Passage for review:
::::::::::
- Limits on the use of Cloud Service Providers. Contractors who intend to use Cloud Service Providers or "CSPs" to store, process, or transmit CDI in performance of the contract must "require and ensure that the cloud service provider meets security requirements equivalent to those established by the Government for the Federal Risk and Authorization Management Program (FedRAMP) Moderate baseline (https://www.fedramp.gov/resources/documents/)" and ensure that the CSP meets all of the cyber incident reporting and preservation requirements contained in the DFARS clause.
- Clarification on the 30-day notification requirement. Since the rule was updated at the end of 2015 to postpone to December 31, 2017 the requirement that contractors be in full compliance with NIST SP 800-171 (where applicable), DoD has required contractors to report within 30 days of contract award what elements of NIST SP 800-171 are not implemented at the time of award. The new rule clarifies that: (1) the requirement to make this 30-day notification will end on September 30, 2017, in preparation for the full implementation of the rule; and (2) the notification needs to be nothing more than a list of what elements of NIST SP 800-171 are not implemented. DoD provides the following bare-bones example of what such a notification might look like:
NIST SP 800-171 security requirement 3.1.1
- Limits on cyber incident reports as evidence of noncompliance. Finally, DoD has added language to the rule to indicate that a cyber incident report alone, without more, should not be interpreted as evidence that a contractor has failed to provide adequate security on a covered contractor information system:
A cyber incident that is reported by a contractor or subcontractor shall not, by itself, be interpreted as evidence that the contractor or subcontractor has failed to provide adequate security on their covered contractor information systems, or has otherwise failed to meet the requirements of the clause at 252.204-7012, Safeguarding Covered Defense Information and Cyber Incident Reporting. When a cyber incident is reported, the contracting officer shall consult with the DoD component Chief Information Officer/cyber security office prior to assessing contractor compliance . . . The contracting officer shall consider such cyber incidents in the context of an overall assessment of a contractor's compliance with the requirements of the clause at 252.204-7012.
::::::::::
Listed records:
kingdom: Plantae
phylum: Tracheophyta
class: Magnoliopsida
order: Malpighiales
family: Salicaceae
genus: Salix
::::::::::
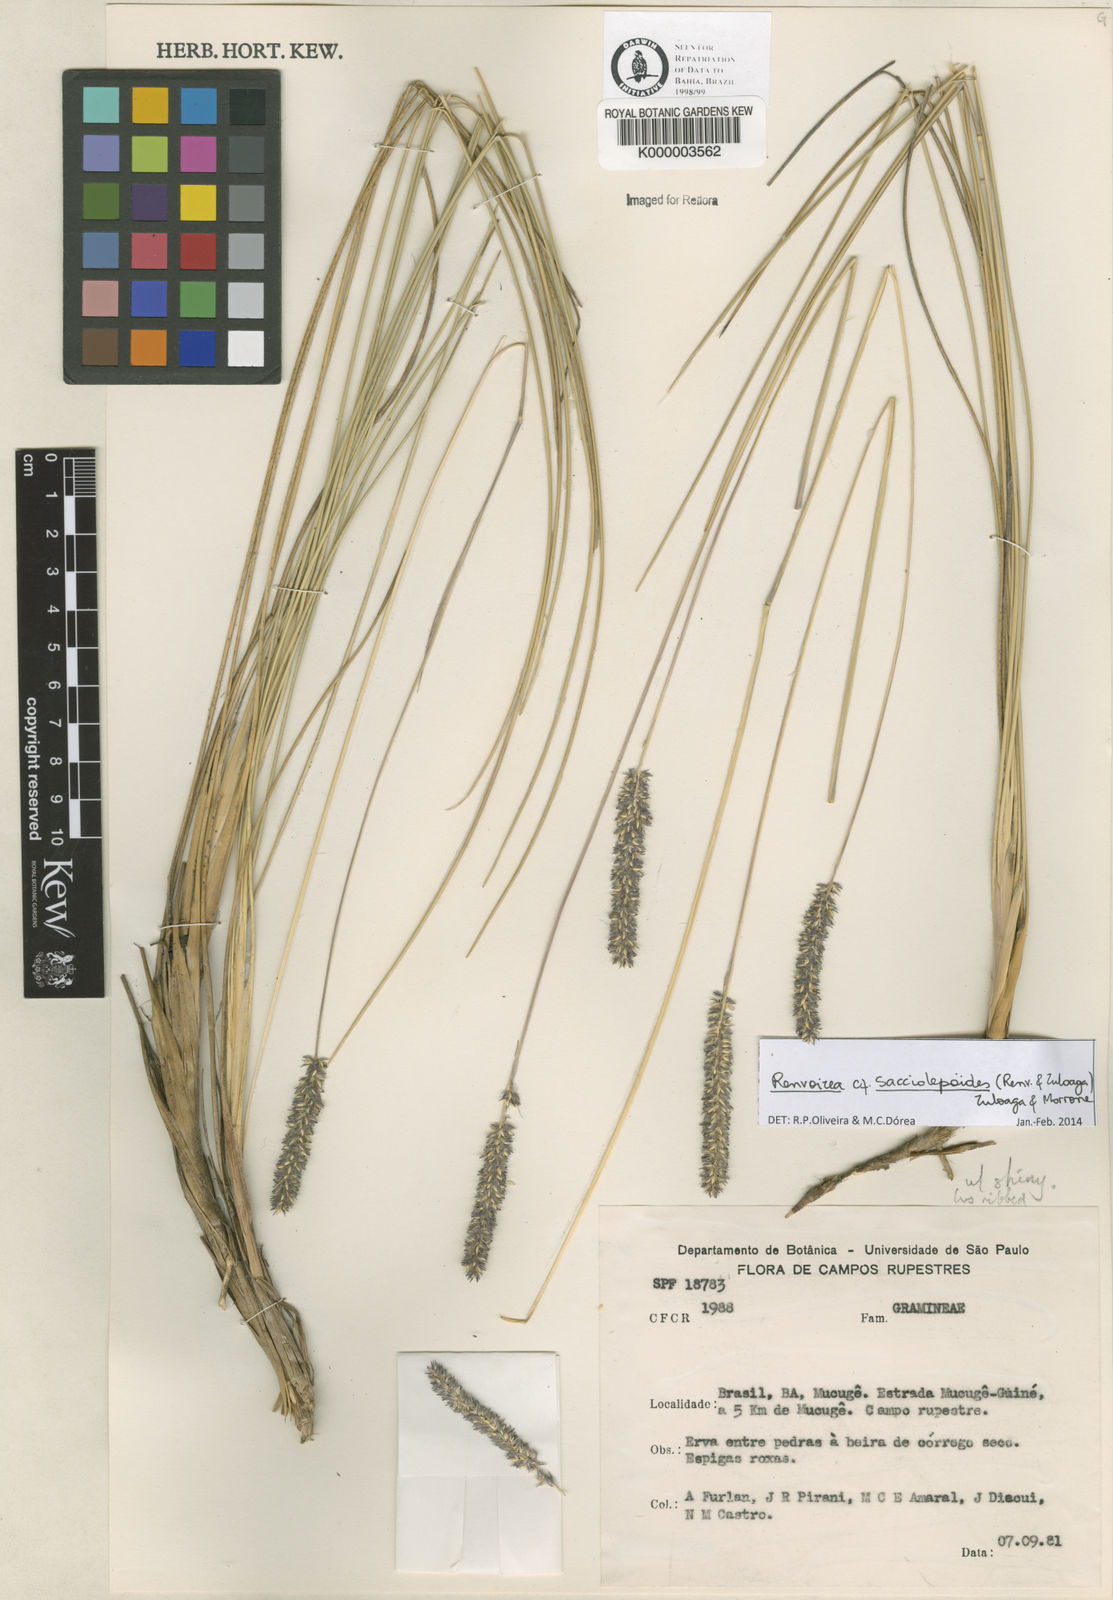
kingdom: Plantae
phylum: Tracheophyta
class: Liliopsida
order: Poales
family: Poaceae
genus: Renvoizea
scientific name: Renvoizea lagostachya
::::::::::
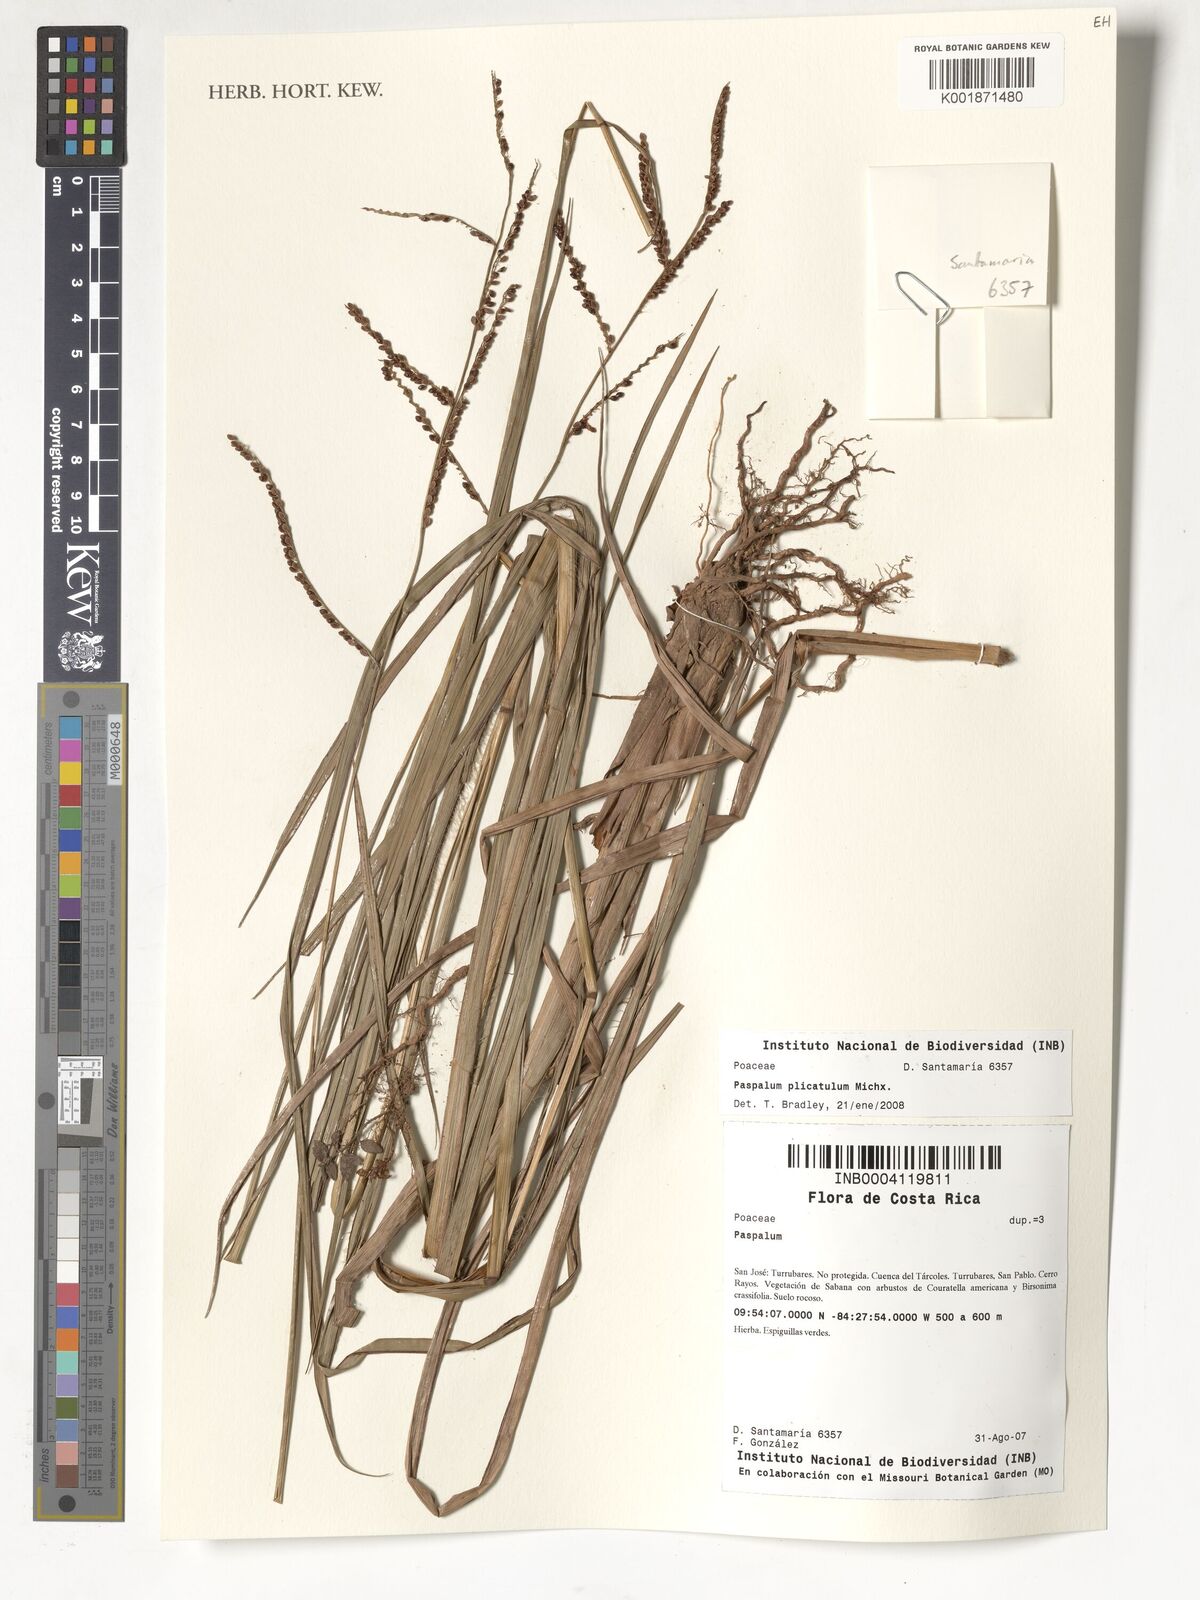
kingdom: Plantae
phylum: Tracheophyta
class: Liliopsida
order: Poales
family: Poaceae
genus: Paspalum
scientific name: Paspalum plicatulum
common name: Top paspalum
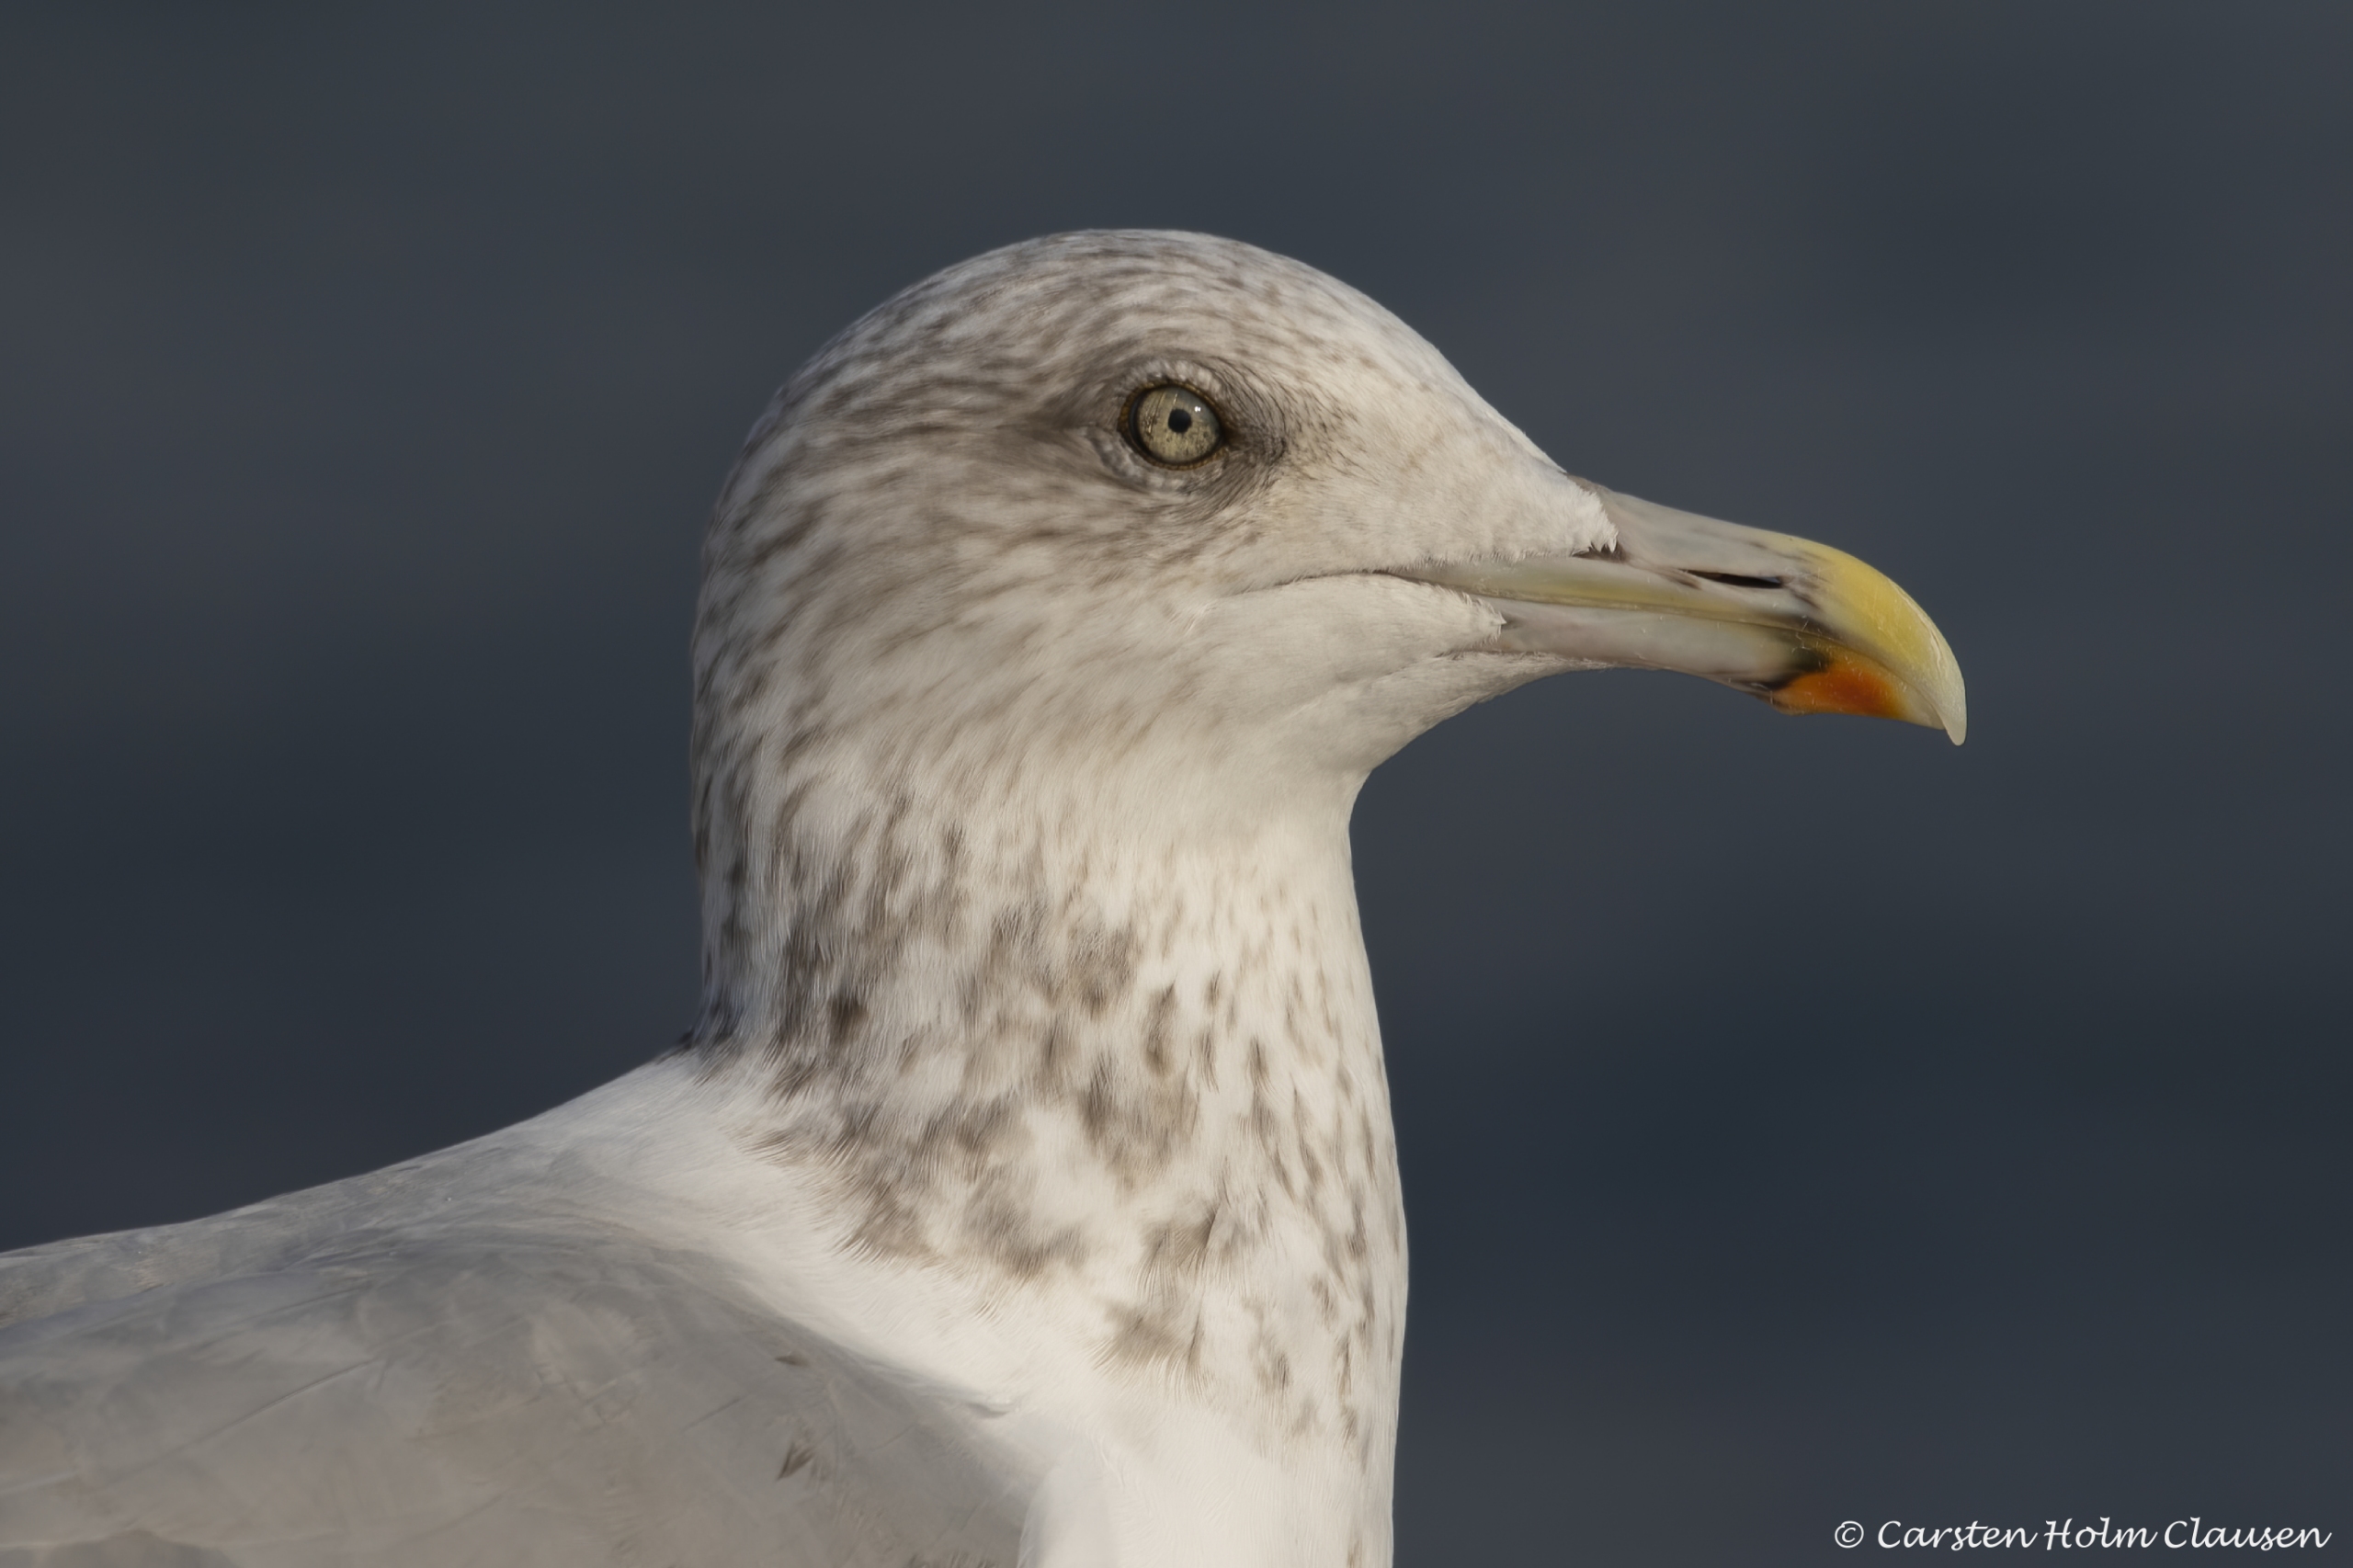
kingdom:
::::::::::
Instructions:
#1 In one to three sentences, explain why the passage on the DoD cybersecurity rule says the 30-day notification requirement will end on September 30, 2017.
#2 Pick up the passage on the DoD cybersecurity rule after its final sentence and continue it in the same technical voice.
The records are drawn from a separate source unrelated to the passage on the DoD cybersecurity rule.

Answers below:
#1 The requirement ends on that date in preparation for the full implementation of the rule. Contractors had been postponed until December 31, 2017 to reach full compliance with NIST SP 800-171, and the 30-day notice listing unimplemented elements covered that interim period.

#2
- While this language is somewhat helpful, it does not fully dispel the notion that reporting a cyber incident may possibly result in a finding of noncompliance with the safeguarding clause. For example, if reporting a cyber incident leads to a review and assessment of the contractor's compliance, and if a finding of noncompliance with the safeguarding clause is not based solely on the cyber incident report, then DoD has complied with its assurances—and yet if the contractor had not filed a cyber incident report, it perhaps would not have received a finding of noncompliance.
* * *
Given the recent flurry of new regulations governing cybersecurity and controls on CUI and other federal information, contractors, other industry stakeholders, and federal agencies themselves have only begun to digest and sort out how this vast new regulatory landscape will function. DoD's CDI rules under the DFARS are the most complex and fully developed rules in this domain, and defense contractors would do well to comprehend this final rule and incorporate it into their IT and contracting practices as quickly as possible. Of course, this does not mean that defense contractors should ignore or neglect other requirements that may govern their possession, use, or transfer of CUI and other federal information, as the DFARS rule does not supplant these other authorities. Regardless, defense contractors have until the end of next year under the DFARS rule to reach full compliance (or adjudicated variances) with NIST SP 800-171 where applicable. Thus, the next twelve months is a crucial period to assess covered systems and make whatever changes (or apply for variances) that are necessary to meet DoD's December 31, 2017, deadline.
''Operationally critical support'' means supplies or services designated by the Government as critical for airlift, sealift, intermodal transportation services, or logistical support that is essential to the mobilization, deployment, or sustainment of the Armed Forces in a contingency operation.